Beide Mannschaften begannen mit einer 6:0-Deckung. Beide fanden gerade zu Beginn nur schwer die Lücken, die Partie war zäh. Dass es um viel ging, war alleine an den frühen Zeitstrafen zu erkennen. Die Härte beider Teams machte es für das Schiedsrichtergespann nicht gerade einfach. Die Gäste fanden dann zuerst die besseren Lösungen gegen die VTZ-Deckung, sodass sie in der achten Minute mit 4:2 in Front gingen. Wenig später sah der Saulheimer Christopher Klee die Rote Karte nach einem harten Foul an Abderrahmane Belhadi. „Ich denke, dass eine Zeitstrafe gereicht hätte“, sagte Vuletic und stand mit dieser Meinung nicht alleine da. Doch auch ohne ihren zentralen Abwehrmann ließ die Gästedeckung nur wenig zu. In der Folge zog die SG immer weiter davon und führte in der 21. Minute bereits mit 11:6. Marek Galla reagierte mit einer Auszeit, die zumindest den Lauf der Rheinhessen etwas bremsen konnte. In dieser Phase war es im Angriff vor allem Moritz Baumgart, der als bester VTZ-Werfer (sieben Treffer) für viel Gefahr sorgte und seine Farben im Spiel hielt. Zum Ende der ersten Halbzeit hatten die Hausherren ihre stärkste Phase und konnten den Rückstand Tor um Tor verkürzen. Hätten sie sich nicht gleich zwei unerklärliche Aussetzer nach einer Balleroberung geleistet, wäre noch mehr drin gewesen. So stand es zur Halbzeit 11:13.

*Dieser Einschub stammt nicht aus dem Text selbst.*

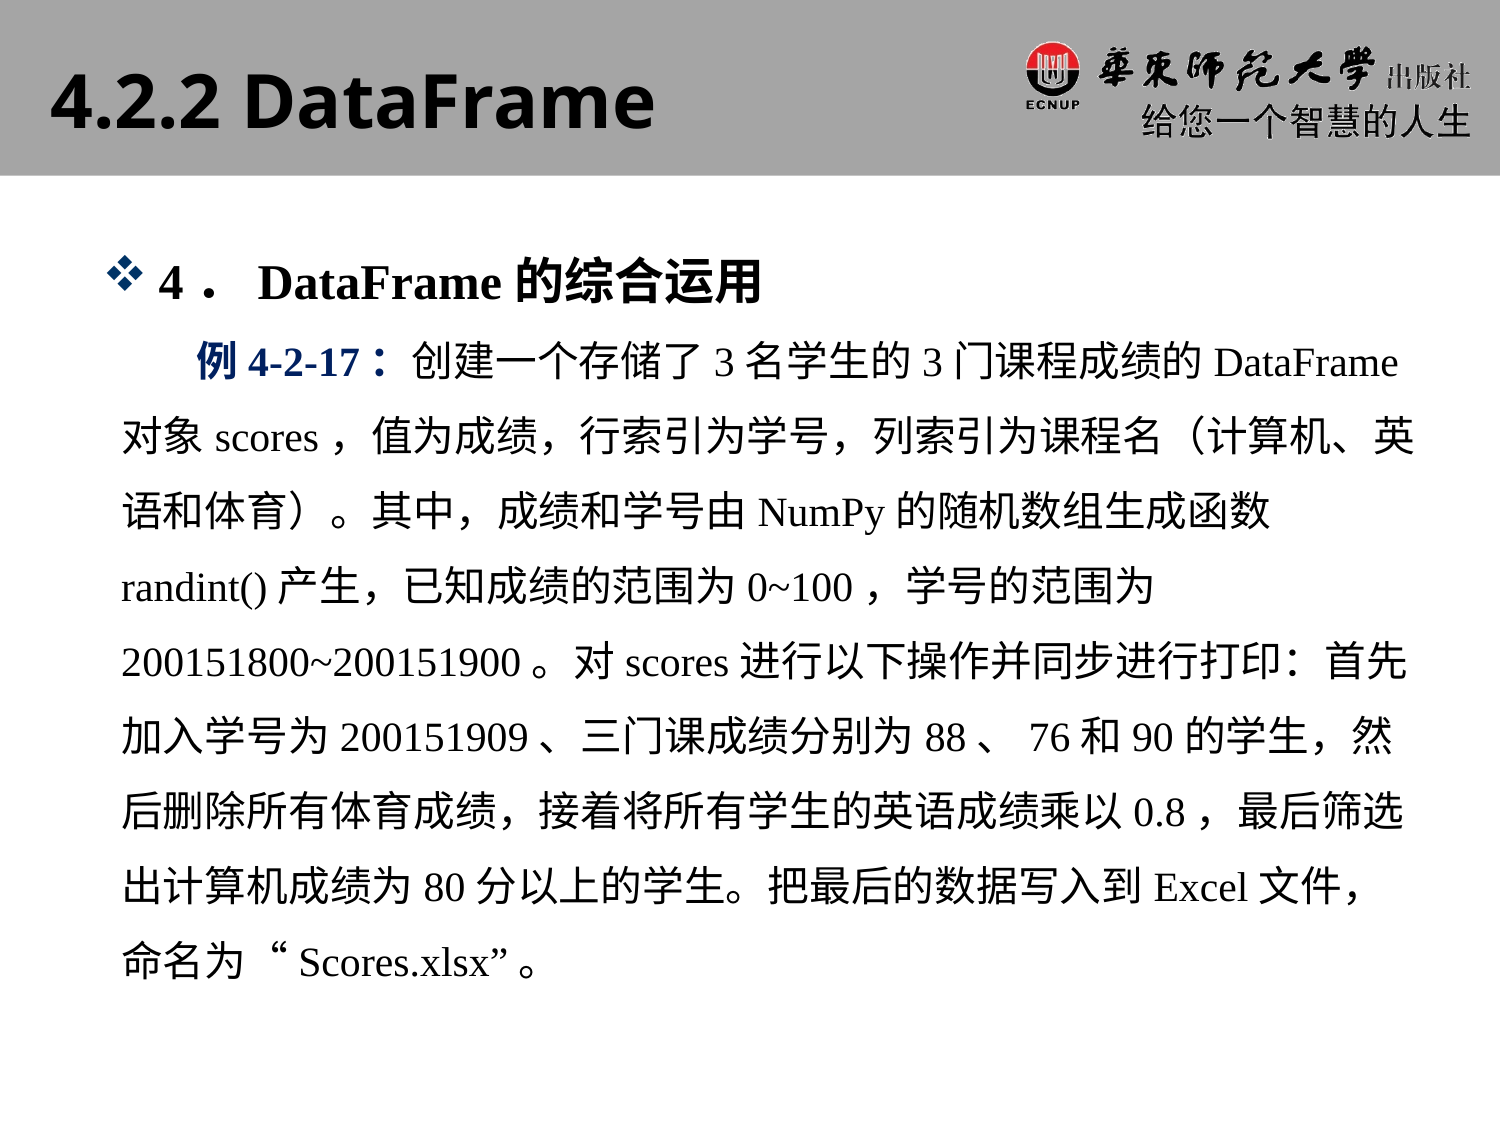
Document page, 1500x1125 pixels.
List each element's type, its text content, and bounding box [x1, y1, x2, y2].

list 4．DataFrame的综合运用 例4-2-17：创建一个存储了3名学生的3门课程成绩的DataFrame对象scores，值为成绩，行索引为学号，列索引为课程名（计算机、英语和体育）。其中，成绩和学号由NumPy的随机数组生成函数randint()产生，已知成绩的范围为0~100，学号的范围为200151800~200151900。对scores进行以下操作并同步进行打印：首先加入学号为200151909、三门课成绩分别为88、76和90的学生，然后删除所有体育成绩，接着将所有学生的英语成绩乘以0.8，最后筛选出计算机成绩为80分以上的学生。把最后的数据写入到Excel文件，命名为“Scores.xlsx”。 [87, 212, 1432, 1050]
title 4.2.2 DataFrame [35, 58, 1198, 139]
picture [1009, 35, 1500, 153]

Das große Comeback der VTZ blieb auch in der zweiten Hälfte aus. Die Saulheimer hatten die Partie stets im Griff. Die Rosenstädter gaben sich zwar nicht vollends auf, schienen aber mit zunehmender Spieldauer immer mehr den Glauben an etwas Zählbares zu verlieren. Galla versuchte, von außen immer wieder Einfluss zu nehmen, veränderte die Abwehrformationen oder justierte den Angriff neu. Es blieb bei Versuchen. Hätte nicht Torhüter und Mannschaftskapitän Norman Dentzer einen ähnlich guten Tag wie sein Gegenüber erwischt, wäre es wohl noch schlimmer geworden. Dentzer war neben Dominik Rifel und Moritz Baumgart auffälligster Zweibrücker. Die Gäste feierten am Ende einen ungefährdeten 27:19-Erfolg.

Und die nächsten beiden Spieltage haben es für die VT Zweibrücken-Saarpfalz in sich. Am Freitag, 20.30 Uhr, empfangen sie zunächst die zweitplatzierten SF Budenheim, um nur eine Woche danach zum Spitzenreiter TV Homburg zu müssen.